--- MATERIAL TO PROCESS Enclosed Below ---

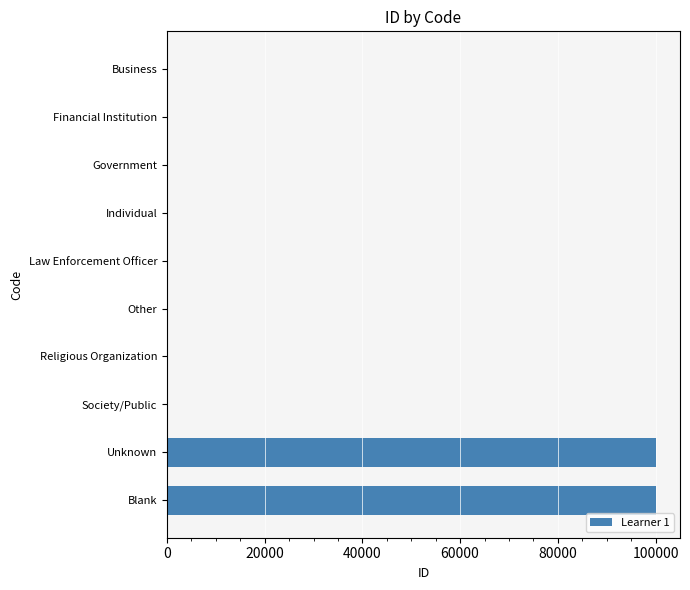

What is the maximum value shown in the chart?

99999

--- End of Enclosed MATERIAL TO PROCESS ---
--- MATERIAL TO PROCESS Enclosed Below ---

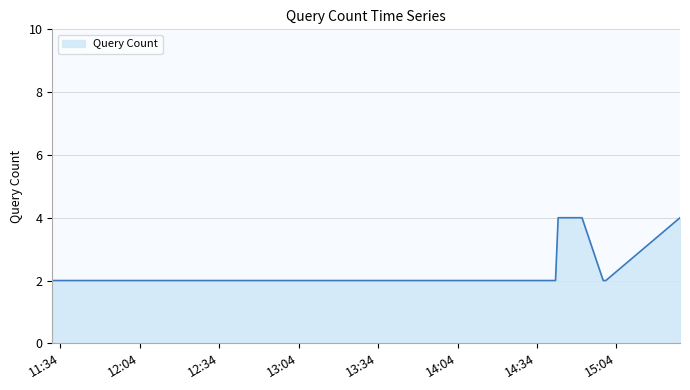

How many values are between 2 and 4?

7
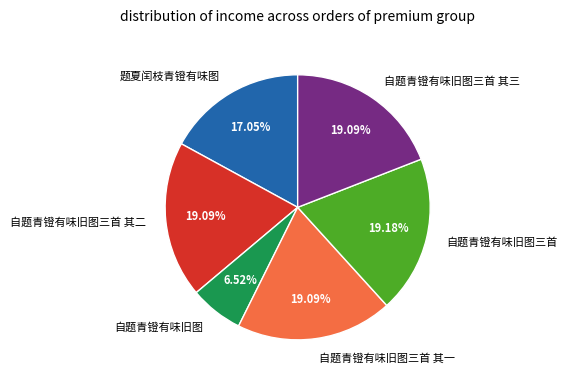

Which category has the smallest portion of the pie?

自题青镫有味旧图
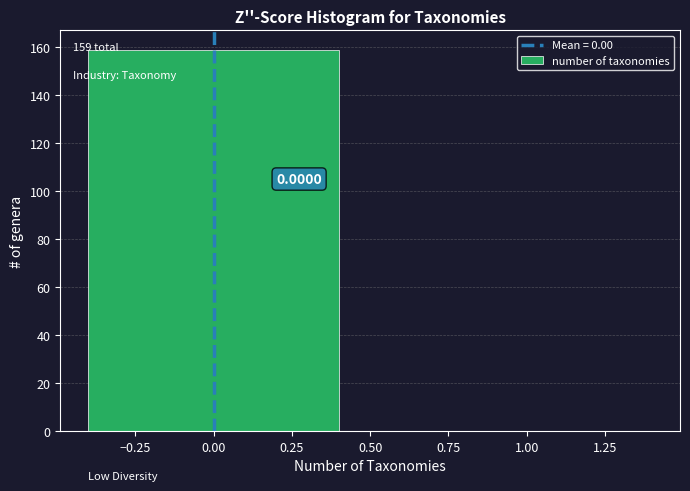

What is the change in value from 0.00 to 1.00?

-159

--- End of Enclosed MATERIAL TO PROCESS ---

◆ **ABOUT THIS EXERCISE**
List each line of the records that contains the word "What", copying every such line in full.

◆ **RESULT OF THE EXERCISE**
What is the maximum value shown in the chart?
What is the change in value from 0.00 to 1.00?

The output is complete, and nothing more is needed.